Philosophen wie wir

Nigel Rodgers, Mel Thompson


Die Vorstellung, die großen Philosophen seien völlig vergeistigte Existenzen gewesen und hätten enthoben aller menschlichen Leidenschaften und Schwächen den lieben langen Tag vor sich hin philosophiert, ist natürlich grober Unfug. Spätestens seit Monty Pythons "Bruces' Philosophers Song" weiß man, dass Heidegger ein "boozy beggar" war, "who could think you under the table". Und der Alkohol stellte bei weitem nicht das einzige Übel dar, wie Nigel Rodgers und Mel Thompson ausführen. "Große Denker menschlich betrachtet" verspricht der Untertitel, und genau das bietet dieses amüsante Buch auch: Kurzbiografien von unerträglichen Pedanten, ewigen Schnorrern, notorischen Fremdgehern und rauflustigen Zornbinkerln, die sich nebenbei in die Philosophiegeschichte einschrieben.

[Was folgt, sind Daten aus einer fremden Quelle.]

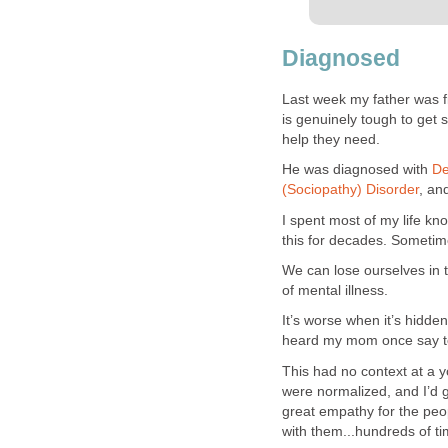
Diagnosed
Last week my father was fi
is genuinely tough to get
help they need.
He was diagnosed with
De
(Sociopathy) Disorder
, an
I spent most of my life kn
this for decades. Sometime
We can lose ourselves in t
of mental illness.
It’s worse when it’s hidde
heard my mom once say to 
This had no context at a y
were normalized, and I’d get
great empathy for the peo
with them...hundreds of ti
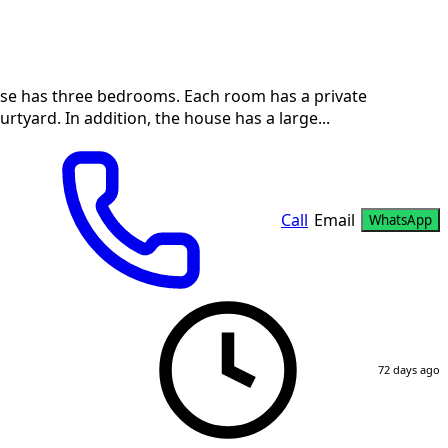
ouse has three bedrooms. Each room has a private
tyard. In addition, the house has a large...
Call
Email
WhatsApp
72 days ago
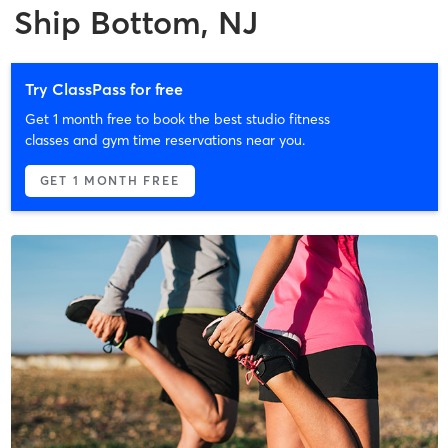
Ship Bottom, NJ
Try ClassPass for free
Get 1 month free to book the best studio fitness
classes and gym time reservations near you.
GET 1 MONTH FREE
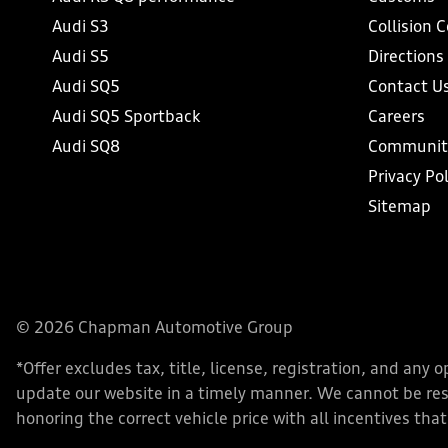
Audi S3
Collision 
Audi S5
Directions
Audi SQ5
Contact U
Audi SQ5 Sportback
Careers
Audi SQ8
Communit
Privacy Pol
Sitemap
© 2026 Chapman Automotive Group
*Offer excludes tax, title, license, registration, and an
update our website in a timely manner. We cannot be respo
honoring the correct vehicle price with all incentives that 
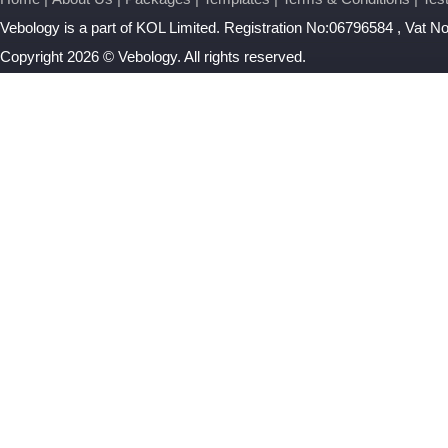
Vebology
is a part of KOL Limited. Registration No:06796584 , Vat 
Copyright 2026 © Vebology. All rights reserved.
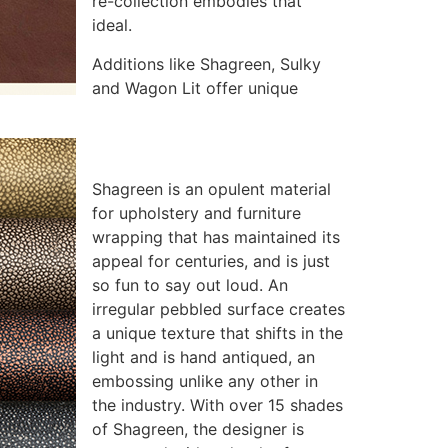
re-collection embodies that
ideal.
Additions like Shagreen, Sulky
and Wagon Lit offer unique
Shagreen is an opulent material
for upholstery and furniture
wrapping that has maintained its
appeal for centuries, and is just
so fun to say out loud. An
irregular pebbled surface creates
a unique texture that shifts in the
light and is hand antiqued, an
embossing unlike any other in
the industry. With over 15 shades
of Shagreen, the designer is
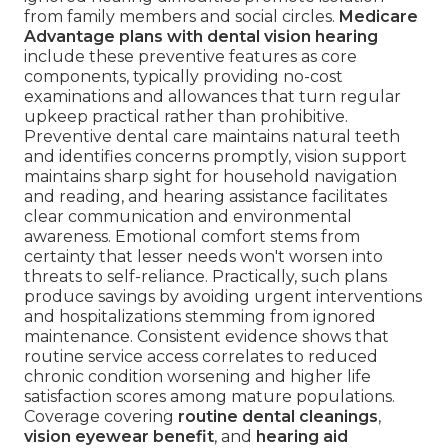
from family members and social circles.
Medicare
Advantage plans with dental vision hearing
include these preventive features as core
components, typically providing no-cost
examinations and allowances that turn regular
upkeep practical rather than prohibitive.
Preventive dental care maintains natural teeth
and identifies concerns promptly, vision support
maintains sharp sight for household navigation
and reading, and hearing assistance facilitates
clear communication and environmental
awareness. Emotional comfort stems from
certainty that lesser needs won't worsen into
threats to self-reliance. Practically, such plans
produce savings by avoiding urgent interventions
and hospitalizations stemming from ignored
maintenance. Consistent evidence shows that
routine service access correlates to reduced
chronic condition worsening and higher life
satisfaction scores among mature populations.
Coverage covering
routine dental cleanings
,
vision eyewear benefit
, and
hearing aid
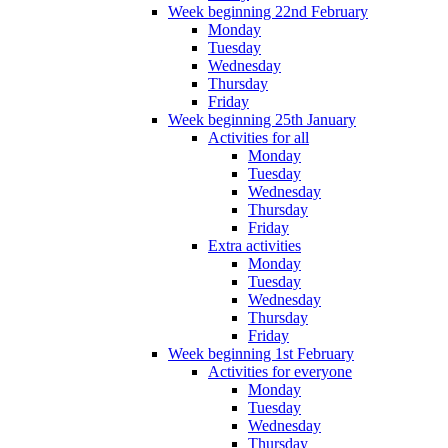
Week beginning 22nd February
Monday
Tuesday
Wednesday
Thursday
Friday
Week beginning 25th January
Activities for all
Monday
Tuesday
Wednesday
Thursday
Friday
Extra activities
Monday
Tuesday
Wednesday
Thursday
Friday
Week beginning 1st February
Activities for everyone
Monday
Tuesday
Wednesday
Thursday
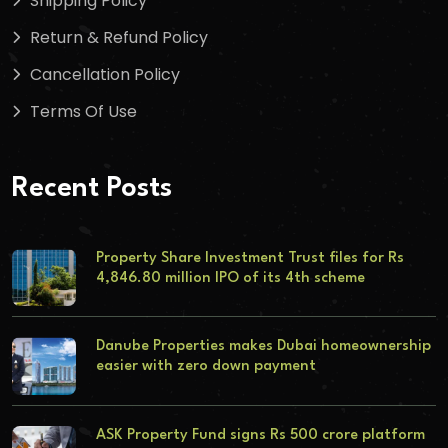
Shipping Policy
Return & Refund Policy
Cancellation Policy
Terms Of Use
Recent Posts
Property Share Investment Trust files for Rs
4,846.80 million IPO of its 4th scheme
Danube Properties makes Dubai homeownership
easier with zero down payment
ASK Property Fund signs Rs 500 crore platform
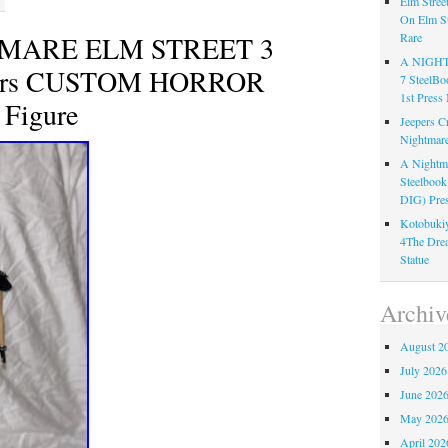
Elm Stree
On Elm St
TMARE ELM STREET 3
Rare
A NIGH
iors CUSTOM HORROR
7 Steel
1st Pre
Figure
Jeepers C
Nightmare
A Nightma
Steelboo
DIG) Pres
Kotobukiy
4The Dre
Statue
Archiv
August 2
July 2026
June 202
May 202
April 202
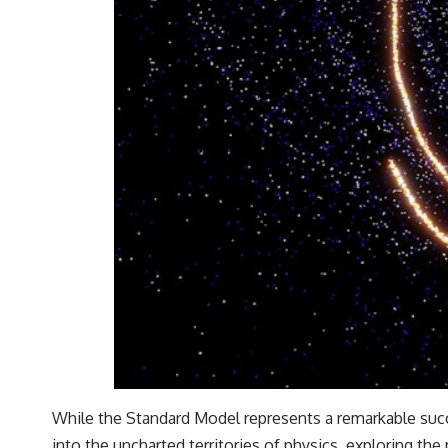
While the Standard Model represents a remarkable succe
into the uncharted territories of physics, exploring th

Das Schöne an dem Buch ist, dass es nicht als Lachparade angelegt ist, die beim Leser nur Schadenfreude erzeugen soll. Die acht Porträts (Rousseau, Schopenhauer, Nietzsche, Russell, Wittgenstein, Heidegger, Sartre, Foucault) bieten durchaus respektvoll verfasste Lebensläufe von zerrissenen Charakteren. Teils wird das Image so manches Philosophen sogar aufpoliert. Nietzsche, "der kränkelnde Übermensch", sei keineswegs ein Antisemit gewesen und habe seine Landsleute so sehr verachtet, dass er behauptete, ein Pole zu sein. Schade nur, dass Kierkegaard und seine verzwickten Schuldkomplexe keine Aufnahme gefunden haben.